**Tasks to complete:**
(a) Copy the vehicle drive claims between "2. The method" and "driver command value.", inclusive, substituting "gradients" for "slopes".
(b) Proceed with the vehicle drive claims from the point at which they end.
***** Passage
2. The method of claim 1, wherein said desired value is an engine
output torque or a transmission output torque.
3. The method of claim 1, wherein said desired value is determined
utilizing linear equations having respective slopes and axis
sections determined differently; and, the minimum value of the
results of the linear equation is the resulting desired value for
each driver command value.
4. An arrangement for controlling a drive unit of a vehicle, the
arrangement comprising: an electronic control unit including means
for determining a driver command from the degree of actuation of an
operator-controlled element actuable by the driver; means for
forming a desired value for the torque of said drive unit from said
driver command; and, means for controlling the torque of said drive
unit in dependence upon said desired value; said driver command
being subdivided into first, second and third ranges with said
first range including the zero value of said driver command value
and said third range including the maximum value of said driver
command; said forming means functioning to form said desired value
of the torque of said drive unit in said first range from the
driver command value while considering changing ancillary loads of
said driver unit; said forming means functioning to form said
desired value in said second range from said driver command value
independently of said changing ancillary loads of said drive unit;
and, said forming means including means functioning to form said
desired value from the driver command value while again considering
said changing ancillary loads of said drive unit.
**********
***** Given data
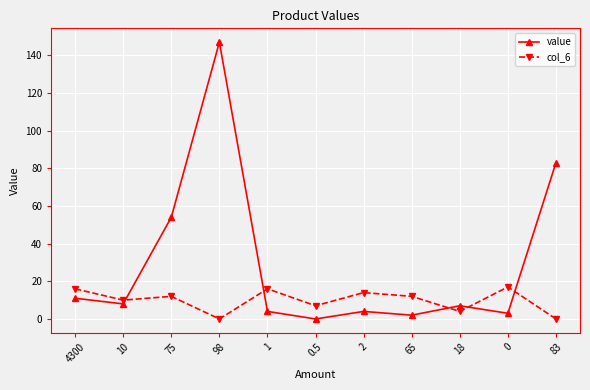

What is the greatest value displayed?

147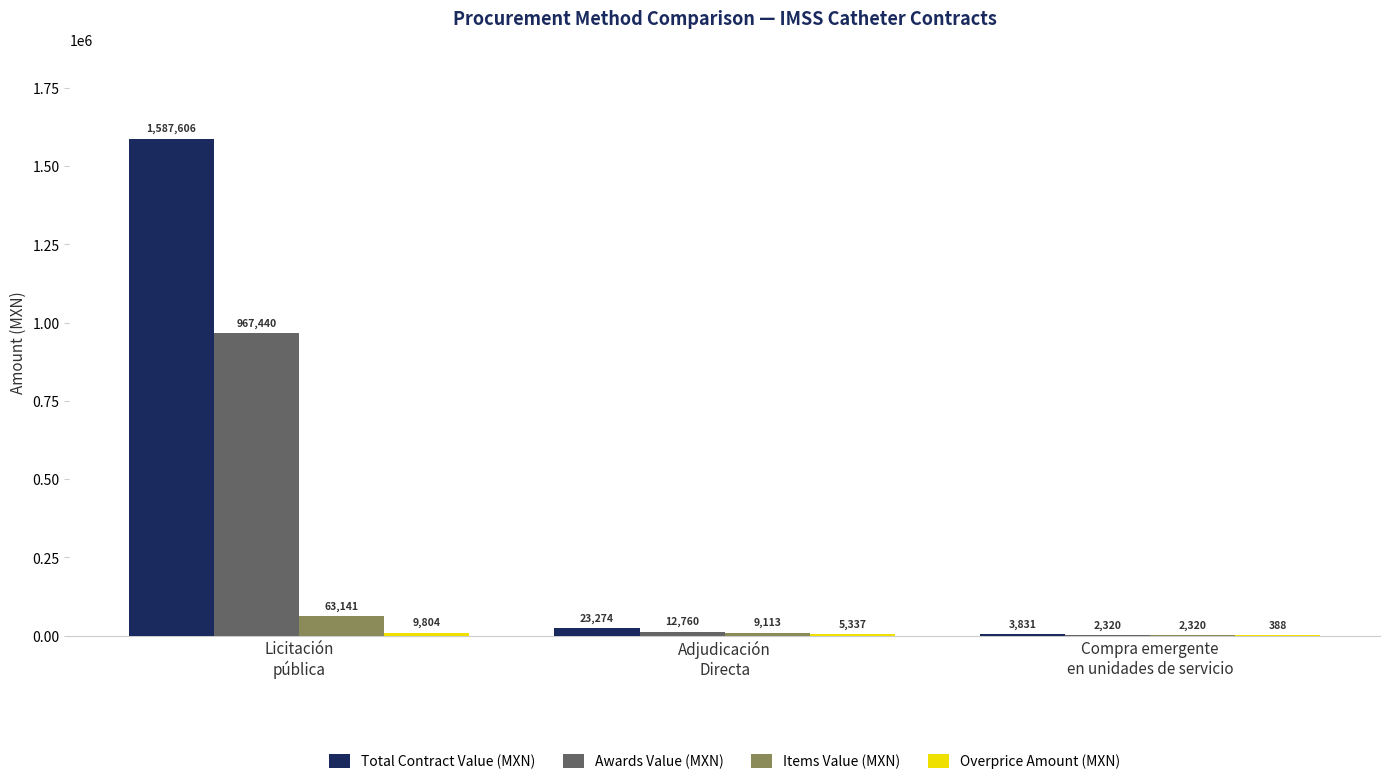

What is the sum of all Items Value (MXN) values?

74573.8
**********
**Your written answers:**
(a)
2. The method of claim 1, wherein said desired value is an engine
output torque or a transmission output torque.
3. The method of claim 1, wherein said desired value is determined
utilizing linear equations having respective gradients and axis
sections determined differently; and, the minimum value of the
results of the linear equation is the resulting desired value for
each driver command value.

(b)
5. A computer program comprising program code means for carrying
out the steps of a method when said program is run on a computer
and said method being for controlling a drive unit of a vehicle
wherein a driver command is determined from the degree of actuation
of an operator-controlled element actuable by the driver, and
wherein a desired value for the torque of said drive unit is formed
from said driver command and the torque of said drive unit is
controlled in dependence upon said desired value, the driver
command being subdivided into first, second and third ranges, the
method comprising the steps of: causing said first range to include
a zero value of said driver command and forming said desired value
for the torque of said drive unit in said first range from the
driver command value while considering changing ancillary loads of
said drive unit; forming said desired value for the torque of said
drive unit from the driver command value in said second range
independently of changing ancillary loads of said drive unit; and,
causing said third range to include a maximum value of said driver
command and forming said desired value for the torque of said drive
unit from the driver command value in said third range while again
considering said changing ancillary loads of said drive unit.
6. A computer program product comprising: program code means stored
on a computer-readable data carrier in order to carry out a method
for controlling a drive unit of a vehicle wherein a driver command
is determined from the degree of actuation of an
operator-controlled element actuable by the driver, and wherein a
desired value for the torque of said drive unit is formed from said
driver command and the torque of said drive unit is controlled in
dependence upon said desired value, the driver command being
subdivided into first, second and third ranges, the method
comprising the steps of: causing said first range to include a zero
value of said driver command and forming said desired value for the
torque of said drive unit in said first range from the driver
command value while considering changing ancillary loads of said
drive unit; forming said desired value for the torque of said drive
unit from the driver command value in said second range
independently of changing ancillary loads of said drive unit; and,
causing said third range to include a maximum value of said driver
command and forming said desired value for the torque of said drive
unit from the driver command value in said third range while again
considering said changing ancillary loads of said drive unit.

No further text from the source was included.